PS¹: Levando em conta a última cotação da NASDAQ, a Google é quase 1/3 da empresa que era ano passado. Se continuar nesse ritmo, ano que vem a MS compra com o dinheiro que economizou não comprando a Yahoo!.

PS²: Ficam meus votos para que a Srta. Wang (que desenvolveu o Lively em seu 20% Project) volte para a Microsoft Games.

Alô Mundo :)

Abril 13, 2008 (Domingo)

Acordei hoje com vontade de bloggar, sei que é estranho e soa um tanto nerd, mas esta não é a primeira vez. Outra vez quando acordei com essa vontade montei o blog da Fábrica Di Chocolate, lá postei algumas vezes e saciou minha vontade durante um tempo.

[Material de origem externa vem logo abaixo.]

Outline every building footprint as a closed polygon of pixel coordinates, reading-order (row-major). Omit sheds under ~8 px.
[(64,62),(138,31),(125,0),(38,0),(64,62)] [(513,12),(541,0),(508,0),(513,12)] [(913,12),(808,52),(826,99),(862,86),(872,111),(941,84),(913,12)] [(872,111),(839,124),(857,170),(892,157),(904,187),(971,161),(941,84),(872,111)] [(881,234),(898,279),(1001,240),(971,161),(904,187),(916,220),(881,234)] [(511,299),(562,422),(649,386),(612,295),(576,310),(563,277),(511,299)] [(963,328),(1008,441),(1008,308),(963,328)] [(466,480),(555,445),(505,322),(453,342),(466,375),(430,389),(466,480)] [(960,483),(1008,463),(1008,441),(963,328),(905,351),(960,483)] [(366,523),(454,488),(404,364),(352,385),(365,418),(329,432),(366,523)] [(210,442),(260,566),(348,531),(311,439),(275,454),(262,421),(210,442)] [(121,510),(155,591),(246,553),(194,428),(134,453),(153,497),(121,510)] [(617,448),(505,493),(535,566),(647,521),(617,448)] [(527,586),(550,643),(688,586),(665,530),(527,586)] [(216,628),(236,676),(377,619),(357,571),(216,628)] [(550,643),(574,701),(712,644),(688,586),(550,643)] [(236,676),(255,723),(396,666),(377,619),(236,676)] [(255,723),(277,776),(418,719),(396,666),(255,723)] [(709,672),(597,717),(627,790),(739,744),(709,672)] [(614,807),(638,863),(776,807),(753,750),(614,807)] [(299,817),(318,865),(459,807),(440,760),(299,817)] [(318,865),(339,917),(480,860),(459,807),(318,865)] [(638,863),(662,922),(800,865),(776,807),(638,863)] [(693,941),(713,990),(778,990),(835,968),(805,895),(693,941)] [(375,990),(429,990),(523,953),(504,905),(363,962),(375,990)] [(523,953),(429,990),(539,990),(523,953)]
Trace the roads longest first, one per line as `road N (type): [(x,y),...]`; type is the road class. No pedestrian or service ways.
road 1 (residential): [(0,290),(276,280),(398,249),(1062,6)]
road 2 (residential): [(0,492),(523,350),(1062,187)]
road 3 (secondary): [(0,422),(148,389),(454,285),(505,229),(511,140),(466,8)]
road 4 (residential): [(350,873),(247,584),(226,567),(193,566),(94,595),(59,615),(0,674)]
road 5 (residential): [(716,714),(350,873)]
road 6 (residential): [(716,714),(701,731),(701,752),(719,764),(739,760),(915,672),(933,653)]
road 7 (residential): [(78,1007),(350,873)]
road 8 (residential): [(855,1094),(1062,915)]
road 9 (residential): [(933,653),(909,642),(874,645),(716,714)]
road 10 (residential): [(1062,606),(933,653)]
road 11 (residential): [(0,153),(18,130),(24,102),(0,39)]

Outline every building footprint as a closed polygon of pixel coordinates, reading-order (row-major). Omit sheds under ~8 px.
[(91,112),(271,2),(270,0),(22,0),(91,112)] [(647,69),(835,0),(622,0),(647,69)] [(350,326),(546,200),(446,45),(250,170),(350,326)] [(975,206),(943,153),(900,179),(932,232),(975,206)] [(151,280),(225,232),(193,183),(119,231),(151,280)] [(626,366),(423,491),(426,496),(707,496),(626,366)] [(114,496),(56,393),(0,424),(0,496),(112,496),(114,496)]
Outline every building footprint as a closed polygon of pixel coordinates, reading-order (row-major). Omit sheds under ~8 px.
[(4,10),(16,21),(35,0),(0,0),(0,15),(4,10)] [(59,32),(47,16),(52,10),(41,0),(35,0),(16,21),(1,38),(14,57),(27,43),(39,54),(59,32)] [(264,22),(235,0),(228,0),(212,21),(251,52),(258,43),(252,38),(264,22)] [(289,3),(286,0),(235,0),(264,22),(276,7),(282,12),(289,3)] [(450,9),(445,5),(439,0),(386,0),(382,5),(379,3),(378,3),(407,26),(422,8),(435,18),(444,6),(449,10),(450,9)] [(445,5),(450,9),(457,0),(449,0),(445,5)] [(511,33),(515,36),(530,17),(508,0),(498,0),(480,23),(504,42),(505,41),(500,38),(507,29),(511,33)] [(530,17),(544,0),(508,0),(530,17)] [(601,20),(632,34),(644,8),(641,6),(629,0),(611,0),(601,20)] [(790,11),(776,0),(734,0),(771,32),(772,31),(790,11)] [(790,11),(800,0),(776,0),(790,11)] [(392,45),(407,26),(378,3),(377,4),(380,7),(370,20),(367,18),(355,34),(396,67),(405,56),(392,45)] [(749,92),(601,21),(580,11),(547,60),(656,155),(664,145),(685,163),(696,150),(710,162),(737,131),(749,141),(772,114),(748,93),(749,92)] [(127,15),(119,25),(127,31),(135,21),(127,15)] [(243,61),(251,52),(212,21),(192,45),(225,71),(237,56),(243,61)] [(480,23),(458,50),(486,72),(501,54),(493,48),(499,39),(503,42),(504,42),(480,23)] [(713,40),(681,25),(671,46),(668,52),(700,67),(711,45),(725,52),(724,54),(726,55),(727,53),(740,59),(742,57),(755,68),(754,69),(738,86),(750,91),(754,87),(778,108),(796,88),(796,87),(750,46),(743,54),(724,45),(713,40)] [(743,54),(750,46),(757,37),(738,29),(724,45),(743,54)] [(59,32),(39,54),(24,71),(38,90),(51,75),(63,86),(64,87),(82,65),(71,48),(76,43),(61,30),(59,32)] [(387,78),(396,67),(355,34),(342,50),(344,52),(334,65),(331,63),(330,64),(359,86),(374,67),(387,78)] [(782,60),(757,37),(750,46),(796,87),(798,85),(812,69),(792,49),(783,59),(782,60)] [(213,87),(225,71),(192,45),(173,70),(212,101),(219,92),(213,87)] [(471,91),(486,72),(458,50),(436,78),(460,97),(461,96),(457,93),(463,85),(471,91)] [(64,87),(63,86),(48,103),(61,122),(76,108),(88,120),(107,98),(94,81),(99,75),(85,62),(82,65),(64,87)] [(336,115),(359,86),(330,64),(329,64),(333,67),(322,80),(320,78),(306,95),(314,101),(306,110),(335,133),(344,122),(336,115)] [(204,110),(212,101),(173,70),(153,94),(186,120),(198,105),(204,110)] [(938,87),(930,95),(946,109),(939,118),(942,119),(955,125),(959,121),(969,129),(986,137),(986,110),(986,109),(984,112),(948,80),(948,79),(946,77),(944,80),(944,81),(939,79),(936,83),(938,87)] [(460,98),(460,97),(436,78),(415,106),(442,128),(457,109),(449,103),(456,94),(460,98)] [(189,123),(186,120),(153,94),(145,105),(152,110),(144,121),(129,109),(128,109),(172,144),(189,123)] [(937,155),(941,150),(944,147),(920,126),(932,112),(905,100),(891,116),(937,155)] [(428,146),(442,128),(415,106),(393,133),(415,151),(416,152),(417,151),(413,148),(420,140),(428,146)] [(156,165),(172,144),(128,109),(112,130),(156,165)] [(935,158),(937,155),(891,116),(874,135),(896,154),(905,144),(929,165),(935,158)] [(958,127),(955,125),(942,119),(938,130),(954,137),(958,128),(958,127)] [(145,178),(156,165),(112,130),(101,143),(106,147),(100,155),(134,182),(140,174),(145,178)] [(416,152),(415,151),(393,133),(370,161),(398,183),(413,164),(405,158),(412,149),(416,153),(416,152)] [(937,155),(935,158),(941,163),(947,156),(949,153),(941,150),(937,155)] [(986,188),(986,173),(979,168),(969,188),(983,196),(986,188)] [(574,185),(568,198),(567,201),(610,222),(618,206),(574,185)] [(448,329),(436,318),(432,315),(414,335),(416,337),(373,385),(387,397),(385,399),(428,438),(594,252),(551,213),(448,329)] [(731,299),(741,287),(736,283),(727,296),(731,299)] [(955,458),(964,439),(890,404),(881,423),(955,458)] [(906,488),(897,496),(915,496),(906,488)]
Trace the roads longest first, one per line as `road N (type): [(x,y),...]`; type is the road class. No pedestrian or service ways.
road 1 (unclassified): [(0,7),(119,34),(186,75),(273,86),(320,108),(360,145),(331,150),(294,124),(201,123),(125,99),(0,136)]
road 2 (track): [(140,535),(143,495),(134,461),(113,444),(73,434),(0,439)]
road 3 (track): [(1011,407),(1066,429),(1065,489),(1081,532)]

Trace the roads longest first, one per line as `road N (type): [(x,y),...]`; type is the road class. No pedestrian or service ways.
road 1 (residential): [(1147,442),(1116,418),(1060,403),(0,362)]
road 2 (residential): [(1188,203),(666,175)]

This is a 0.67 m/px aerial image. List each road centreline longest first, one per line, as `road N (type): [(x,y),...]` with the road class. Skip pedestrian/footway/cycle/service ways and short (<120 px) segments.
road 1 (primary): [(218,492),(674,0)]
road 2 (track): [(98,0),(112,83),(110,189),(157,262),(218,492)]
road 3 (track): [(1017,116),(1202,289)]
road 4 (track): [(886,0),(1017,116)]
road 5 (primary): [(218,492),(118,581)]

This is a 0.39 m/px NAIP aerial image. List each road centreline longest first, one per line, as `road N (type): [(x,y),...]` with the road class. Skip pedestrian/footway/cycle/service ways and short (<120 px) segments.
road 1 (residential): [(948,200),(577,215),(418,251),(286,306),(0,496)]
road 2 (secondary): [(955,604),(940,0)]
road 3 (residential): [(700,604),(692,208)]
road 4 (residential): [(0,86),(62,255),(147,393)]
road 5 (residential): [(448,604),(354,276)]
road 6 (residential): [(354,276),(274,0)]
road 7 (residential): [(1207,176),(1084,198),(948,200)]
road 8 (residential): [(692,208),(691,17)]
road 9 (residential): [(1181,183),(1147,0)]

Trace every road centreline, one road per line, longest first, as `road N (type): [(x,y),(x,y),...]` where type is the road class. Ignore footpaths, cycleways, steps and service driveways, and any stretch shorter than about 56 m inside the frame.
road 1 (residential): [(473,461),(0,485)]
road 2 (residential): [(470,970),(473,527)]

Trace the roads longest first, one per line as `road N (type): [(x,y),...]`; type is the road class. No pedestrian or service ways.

Normalmente quando acordo com essa vontade vou até o notepad e descarrego tudo ali e depois não salvo. Hoje foi diferente, criei o domínio no wordpress e estou aqui escrevendo no bloco de notas. Na verdade só saberei se foi realmente diferente quando terminar.

Como este é o primeiro post, vai ter o blablabla inicial.. até porque não sei sobre o que vou escrever aqui e não tenho um nome para ele ainda, mas já faço duas observações: não vou fazer um layout e não vou comprar um domínio.. não pelo menos até alcançar um número suficiente de visitantes que caem do google de paraquedas e clicam em todos links que vêem :)

Alguns assuntos que planejo abordar neste blog:

“Chuchu Conspiracy Theory”
Teoria de Dr. Mousse sobre como o Chuchu dominará o mundo
“Foca, foca, foca, leão marinho”
Metodologia de Zark sobre como pegar garotas em baladas
“Le mystère de Le Mijon”
História de Dr. Mousse sobre a submissão masculina
“Falência da Google”
Minhas previsões sobre a virada da Microsoft sobre a Google

Além destes assuntos importantíssimos para existência humana teremos neste blog a área narcisista onde falarei de mim, sobre meu trabalho e sobre meus interesses. Também teremos aqui minhas comparações tribalistas de Joinville com Floripa, notícias gerais sobre negócios, tecnologia e de tudo um pouco.

Taí, acabei, agora é só definir um zilhão de palavras chaves e ser indexado pelo google para ficar famoso?